Was sich hier geändert hat: noch vor knapp 2 Jahren war die Shopware-Cloud der letzte große Hype. Und dort gab es Tarife für jeden – von ganz klein bis ganz groß. Die ganz kleinen (kostenfreier Plan oder um die 30 € / Monat) sind schon im Februar diesen Jahres ex-kommuniziert worden, jetzt auch die etwas größeren (so um die 200 € / Monat). Die neuen Pläne heißen jetzt natürlich auch anders: „Rise“ (600 € / Monat), „Evolve“ (2.400 / Monat) und „Beyond“ (6.500 € / MOnat). Harter Tobak, und natürlich wird darüber auch bereits extern kommuniziert. (Wobei das Community Forum ja auch noch irgendwie unter kommunikativer KontrolleBeobachtung von Shopware steht.)
Kleine Randbemerkung: die Preise für Evolve und Beyond waren bis vor kurzem noch auf der Übersichtsseite angegeben – mittlerweile steht da nur noch „individueller Preis“. Da wurde die Kommunikation also scheinbar bereits schnell angepasst…
Eher eingeschränkt kommuniziert wird übrigens über die ehedem so hochgejazzte „Shopware Cloud“. Ausser den üblichen Marketing-Schlagworten gibt es nur mehr ein Kontaktformular. Eine Anmeldung oder Demo in „Eigenregie“ wird nicht mehr erwünscht. Eine ganz schön hohe Hürde in der schnellebigen SaaS-Welt, wie ich finde.
Was folgt daraus?
Keine Ahnung, das muss jede „Umwelt“ (Partner, Agentur, Plugin-Hersteller, Shopbetreiber…) für sich selbst entscheiden. Viele scheinen stinkig bis sauer zu sein, nicht wenige scheinen nach Alternativen zu suchen. Einige sind sicherlich weg, einige werden bleiben. Neue werden kommen – dann wohl diejenigen, die Shopware gerne kommunikativ „anziehen“ möchte. Ob der Plan letztlich aufgeht? Das wird sich zeigen – aber das eine oder andere Trauerspiel (Intershop, Magento, OXID) ist wohl noch präsent genug, dass hier Parallelen zumindest befürchtet werden können.

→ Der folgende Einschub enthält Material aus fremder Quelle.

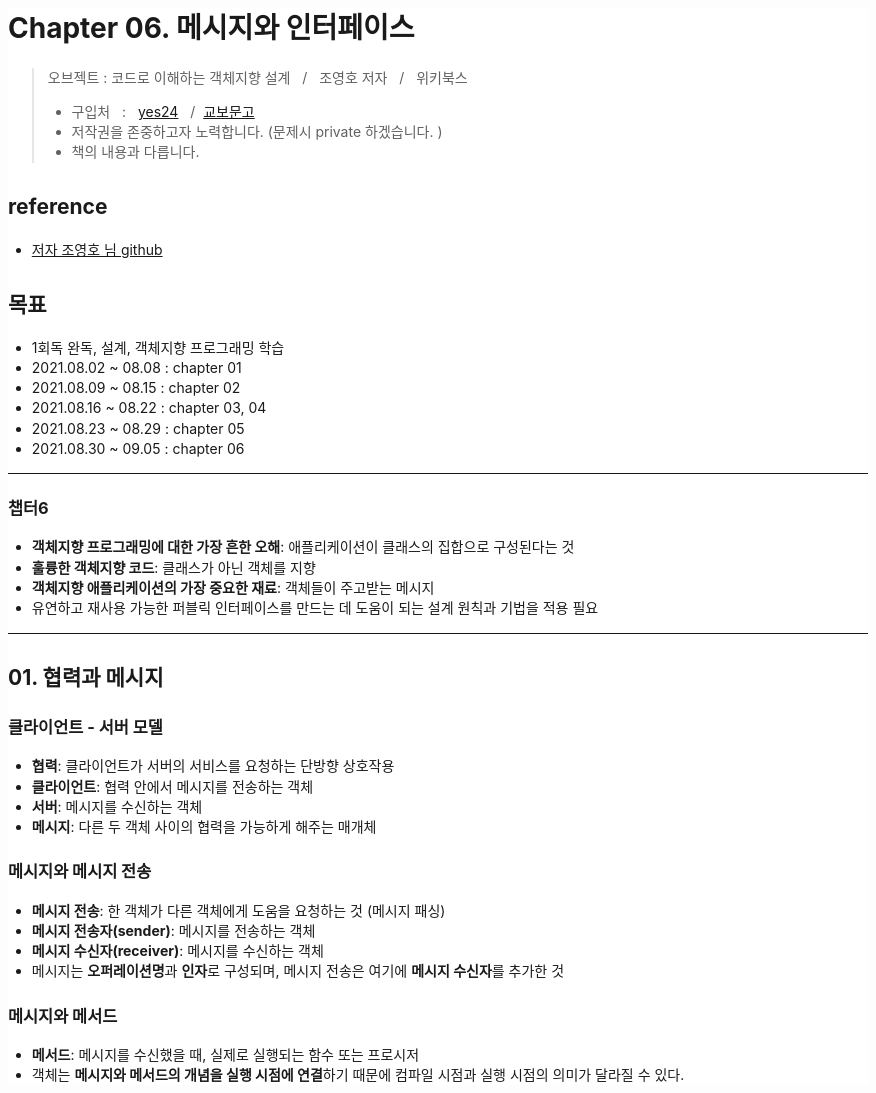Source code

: # Chapter 06. 메시지와 인터페이스

> 오브젝트 : 코드로 이해하는 객체지향 설계 &nbsp; / &nbsp; 조영호 저자 &nbsp; / &nbsp; 위키북스
> * 구입처 &nbsp; : &nbsp; [yes24](http://www.yes24.com/Product/Goods/74219491)
    &nbsp; / &nbsp;[교보문고](http://www.kyobobook.co.kr/product/detailViewKor.laf?ejkGb=KOR&mallGb=KOR&barcode=9791158391409&orderClick=LAG&Kc=)
>  * 저작권을 존중하고자 노력합니다. (문제시 private 하겠습니다. )
>  * 책의 내용과 다릅니다.
>
## reference
* [저자 조영호 님 github](https://github.com/eternity-oop/object)

## 목표
* 1회독 완독, 설계, 객체지향 프로그래밍 학습
* 2021.08.02 ~ 08.08 : chapter 01
* 2021.08.09 ~ 08.15 : chapter 02
* 2021.08.16 ~ 08.22 : chapter 03, 04
* 2021.08.23 ~ 08.29 : chapter 05
* 2021.08.30 ~ 09.05 : chapter 06


---
### 챕터6
- **객체지향 프로그래밍에 대한 가장 흔한 오해**: 애플리케이션이 클래스의 집합으로 구성된다는 것
- **훌륭한 객체지향 코드**: 클래스가 아닌 객체를 지향
- **객체지향 애플리케이션의 가장 중요한 재료**: 객체들이 주고받는 메시지
- 유연하고 재사용 가능한 퍼블릭 인터페이스를 만드는 데 도움이 되는 설계 원칙과 기법을 적용 필요

---

## 01. 협력과 메시지
### 클라이언트 - 서버 모델
- **협력**: 클라이언트가 서버의 서비스를 요청하는 단방향 상호작용
- **클라이언트**: 협력 안에서 메시지를 전송하는 객체
- **서버**: 메시지를 수신하는 객체
- **메시지**: 다른 두 객체 사이의 협력을 가능하게 해주는 매개체

### 메시지와 메시지 전송
- **메시지 전송**: 한 객체가 다른 객체에게 도움을 요청하는 것 (메시지 패싱)
- **메시지 전송자(sender)**: 메시지를 전송하는 객체
- **메시지 수신자(receiver)**: 메시지를 수신하는 객체
- 메시지는 **오퍼레이션명**과 **인자**로 구성되며, 메시지 전송은 여기에 **메시지 수신자**를 추가한 것

### 메시지와 메서드
- **메서드**: 메시지를 수신했을 때, 실제로 실행되는 함수 또는 프로시저
- 객체는 **메시지와 메서드의 개념을 실행 시점에 연결**하기 때문에 컴파일 시점과 실행 시점의 의미가 달라질 수 있다.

Für uns folgt: wir beobachten das und fahren unser Engagement mit und für Shopware sehr, sehr deutlich zurück. Eigentlich haben wir das aus anderen Gründen bereits schon getan.
Ach ja: noch etwas hat sich geändert – die Rahmenbedingungen. Obwohl Shopware stets die bodenständige münsterländische und inhabergeführte Firmenausrichtung hervorgehoben hat, gibt es seit Februar 2022 eine üppige Investitionsrunde von immerhin 100 Millionen US-$. Eingestiegen sind hier die bekannte Carlyle Group und als anteilsmäßig kleinerer Partner noch PayPal dazu. Die beiden Shopware-Brüder bleiben – vorerst – Mehrheitseigner. Es würde mich wundern, wenn allein diese Entscheidung nicht erhebliche Auswirkungen auf das gesamte Systemgefüge haben sollte.
Eins noch: Shopware wird nicht müde, seine intern diktierten Werte zu kommunizieren („offen, authentisch, visionär“). Ob diese im Unternehmen und jeder Abteilung wirklich so gelebt werden, erschließt sich in der Außenkommunikation eher nicht.
Ein – laut Shopware – wichtiger Faktor ist zudem die „Community“, die dank der Freigabe von Shopware 5 (und dann auch Shopware 6) als Open Source-Software das Ganze eigentlich erst richtig groß gemacht hat. Noch(!) scheinen die Unterstützer dabei zu sein, aber das kann auch schnell einmal kippen, wenn realisiert wird, für bzw. was hier eigentlich kontribuiert wird.
Aber vielleicht hat sich im Grunde doch gar nichts geändert, Shopware hat schon immer mehr als deutlich einen seiner kulturellen Kernwerte kommuniziert: möglichst viel Geld zu verdienen (was ja auch zunächst einmal legitim ist, allerdings will dies nicht so ganz zur restlichen Kommunikation von Offenheit, Open Source und Community passen). Insofern ist die neueste Ankündigung vielleicht nur folgerichtig, allenfalls neu wäre die Deutlichkeit der Preis-Kommunikation.
Es bleibt spannend. Aus systemtheoretischer Sicht sowieso.